EXERCISE AIM
Write the next part of the piece on college costs and enrollment, picking up right after its last sentence.

QUOTED TEXT
*****
Volume III, #18
“At a time when a higher education has never been more important or more expensive, too many students are facing a choice that they should never have to make: Either they say no to college… or you do what it takes to go to college, but then you run the risk that you won’t be able to pay it off because you’ve got so much debt. Now, that’s a choice we shouldn’t accept. And, by the way, that’s a choice that previous generations didn’t have to accept.” - President Obama, speaking at SUNY Buffalo
President Obama’s college tour last month wasn’t so different from the typical one. He visited a number of colleges back east. And as with other parents, there was a decision to make. For despite the fact that college affordability has been the top higher education priority of his Administration since 2011, recent numbers from the College Board demonstrate no progress:
Tuition increase last year | Tuition increase over past five years (beyond inflation) |
|
Community colleges | 6% | 24% |
Public four-year HEIs | 5% | 27% |
Private four-year HEIs | 4% | 13% |
Not coincidentally, this week we also learned that U.S. higher education enrollment declined by half a million last year – the first decline since 2006.
*****
DATASET ENTRIES

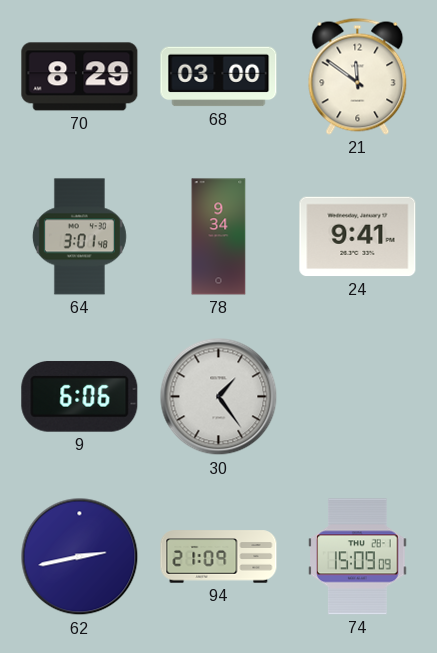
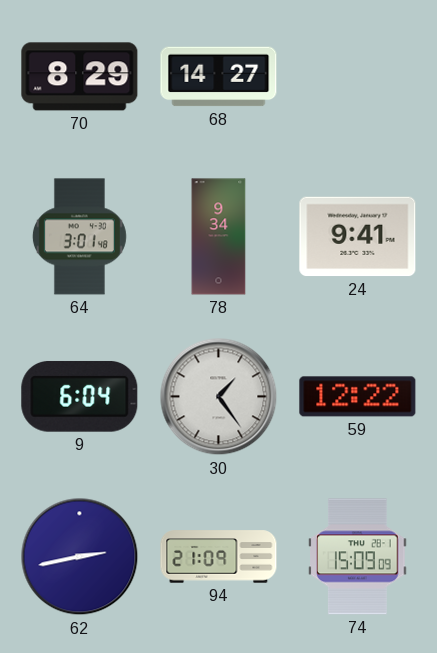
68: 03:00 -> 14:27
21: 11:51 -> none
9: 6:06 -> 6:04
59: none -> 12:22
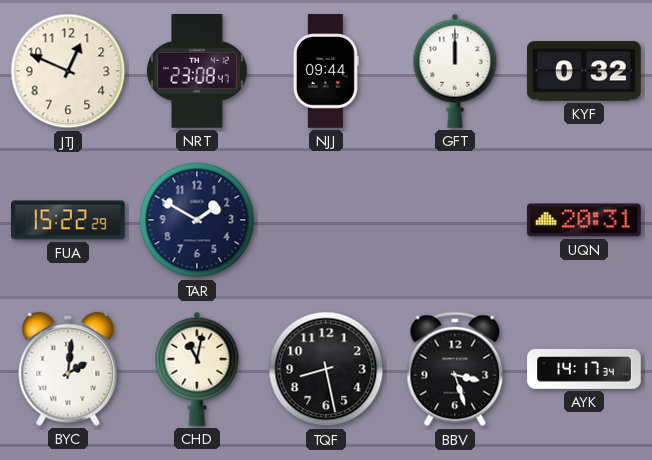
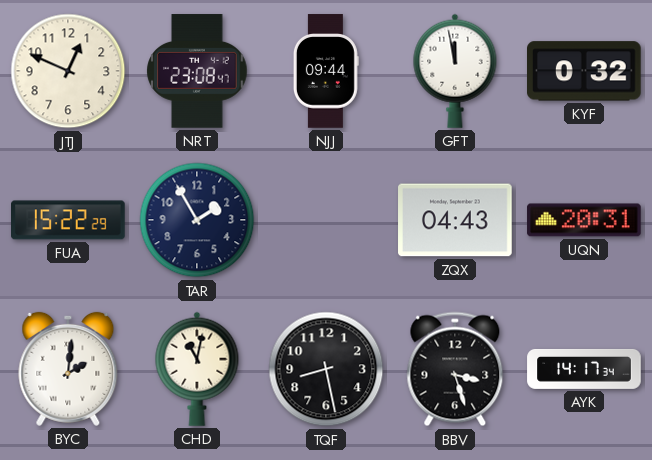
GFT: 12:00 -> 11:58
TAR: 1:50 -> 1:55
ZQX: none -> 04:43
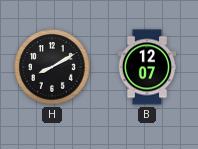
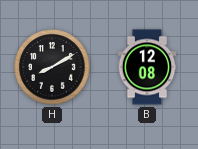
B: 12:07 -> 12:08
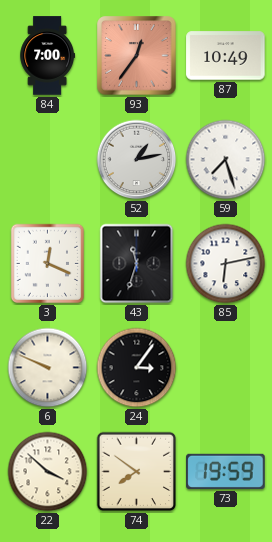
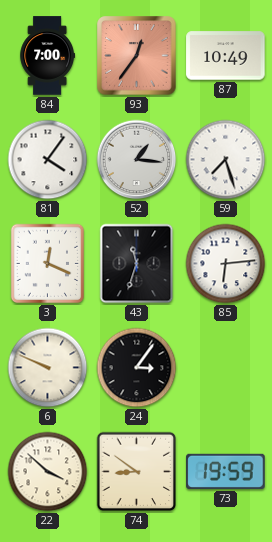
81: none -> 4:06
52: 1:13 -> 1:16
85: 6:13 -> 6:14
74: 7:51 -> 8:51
*****
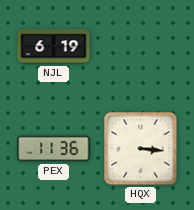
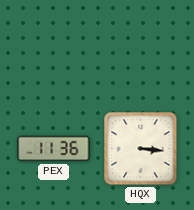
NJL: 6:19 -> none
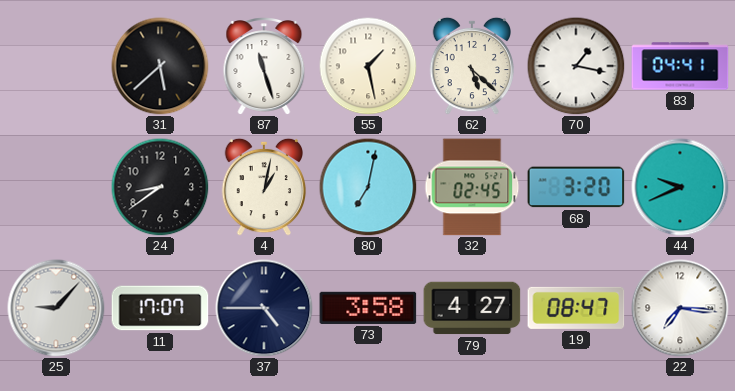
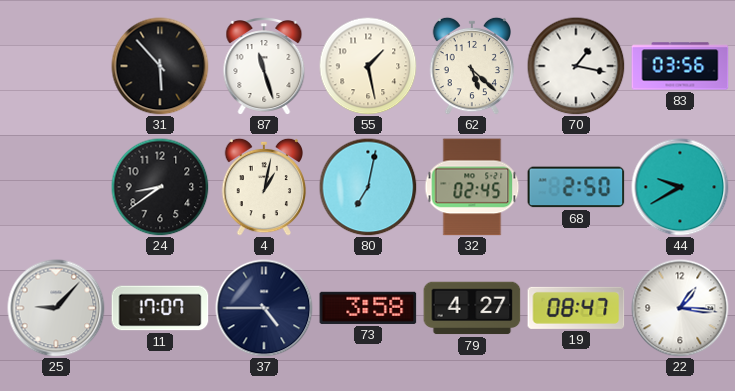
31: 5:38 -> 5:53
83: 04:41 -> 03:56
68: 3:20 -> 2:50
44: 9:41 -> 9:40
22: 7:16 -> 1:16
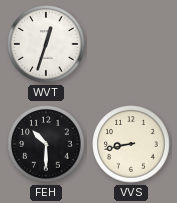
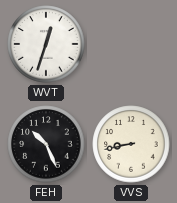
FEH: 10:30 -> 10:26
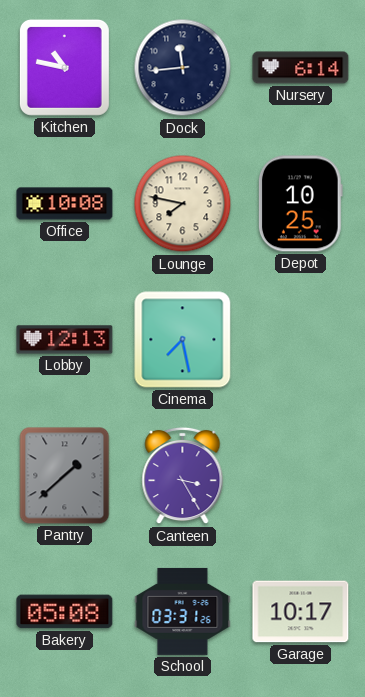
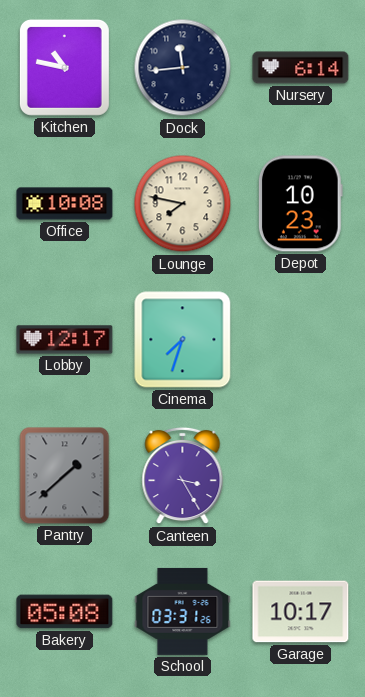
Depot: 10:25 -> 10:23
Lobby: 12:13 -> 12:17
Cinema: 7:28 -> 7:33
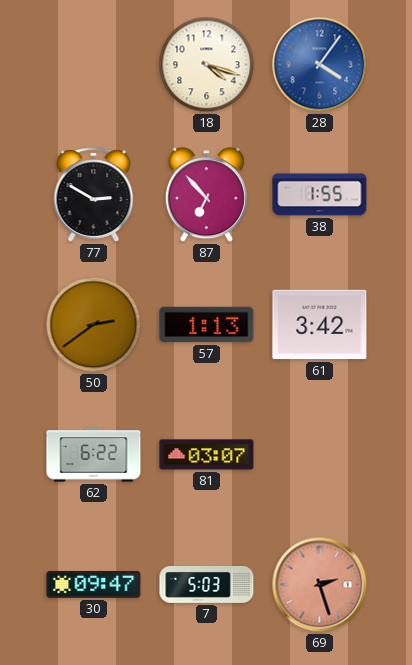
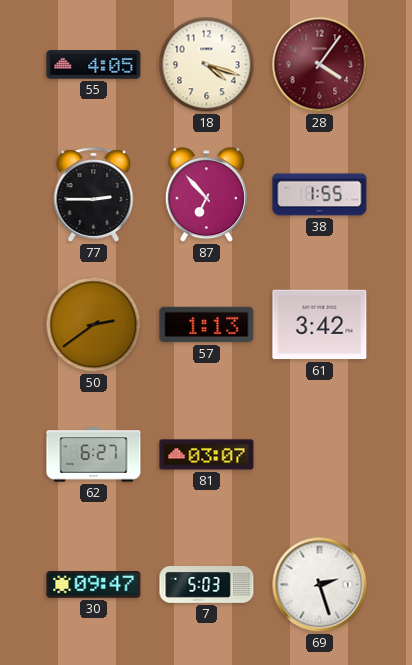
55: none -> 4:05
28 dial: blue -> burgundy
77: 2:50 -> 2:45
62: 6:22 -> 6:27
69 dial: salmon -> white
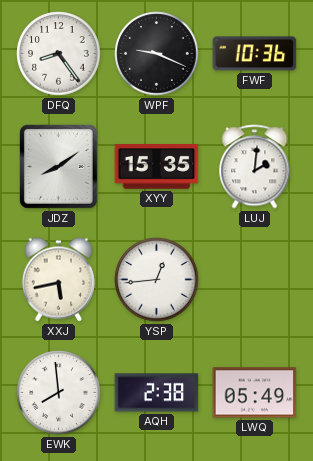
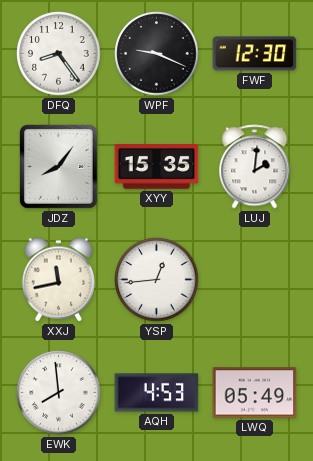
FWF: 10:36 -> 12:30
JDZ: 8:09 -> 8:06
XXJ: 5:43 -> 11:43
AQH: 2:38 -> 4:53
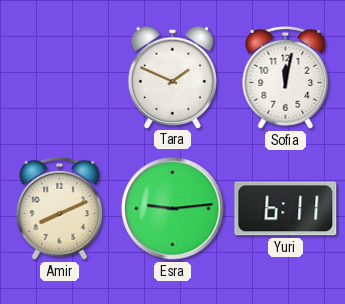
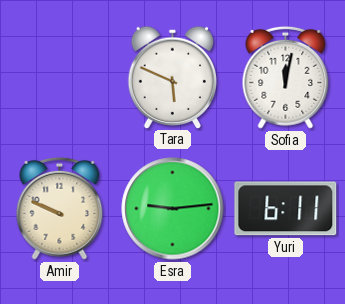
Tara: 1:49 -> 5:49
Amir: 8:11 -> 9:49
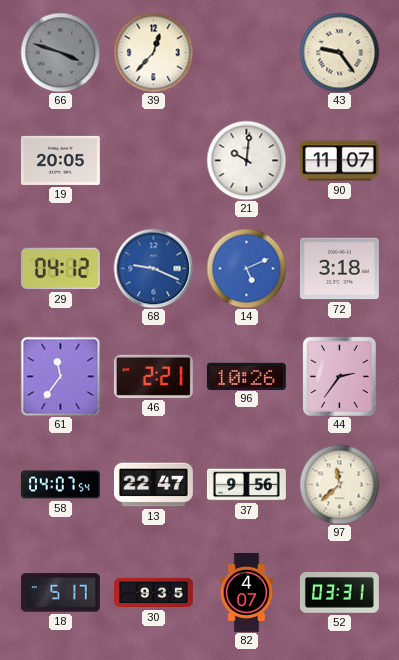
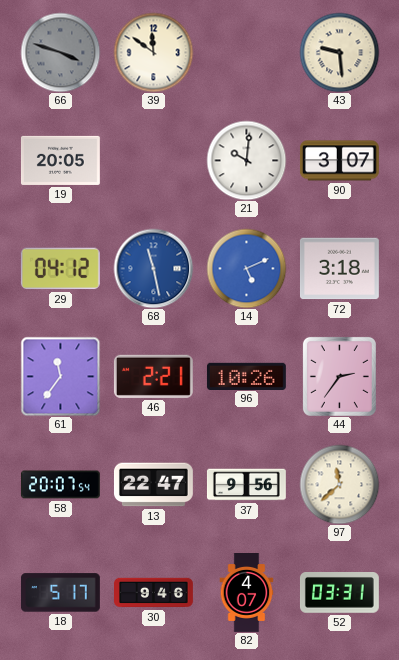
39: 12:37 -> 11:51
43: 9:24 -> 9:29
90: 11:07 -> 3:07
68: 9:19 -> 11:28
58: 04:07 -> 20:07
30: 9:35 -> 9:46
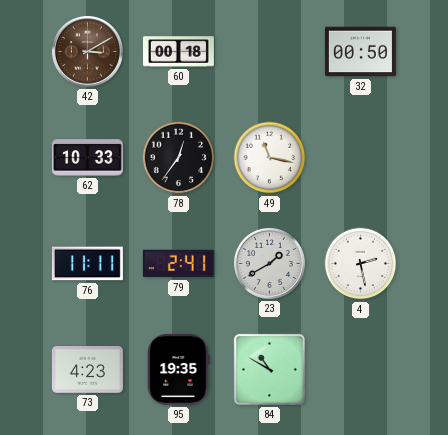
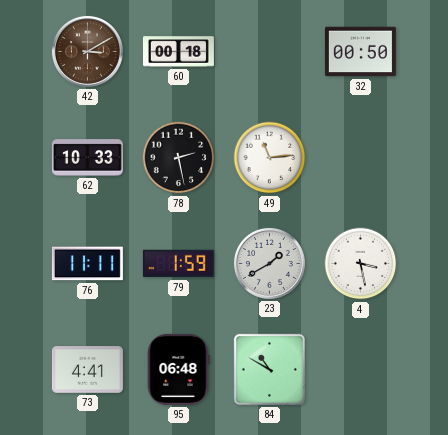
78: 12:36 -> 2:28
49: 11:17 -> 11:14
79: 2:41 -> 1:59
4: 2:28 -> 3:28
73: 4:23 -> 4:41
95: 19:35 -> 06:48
*****
REPLY TO THE EXERCISE
But rather than decide which colleges Malia will apply to (still a couple years away), the President decided to put forward a three-part plan to address the fact that, unless prevailing winds change, Malia’s classmates will graduate college with debt well in excess of the current average of $26,600:
Many commentators have weighed on this plan and the general consensus seems to be that, as Congress will have to agree in order to effect any real change, there’s more hope than change in it. So in this Letter, we ask what more the Administration could do on its own to make college more affordable. As the President referred to previous generations on his tour, let’s see what previous generations have to say. We’re specifically thinking of several gentlemen whose words (and rockin’ music) continue to resonate for (and deafen) college students today, and whose three suggestions could really help these same students.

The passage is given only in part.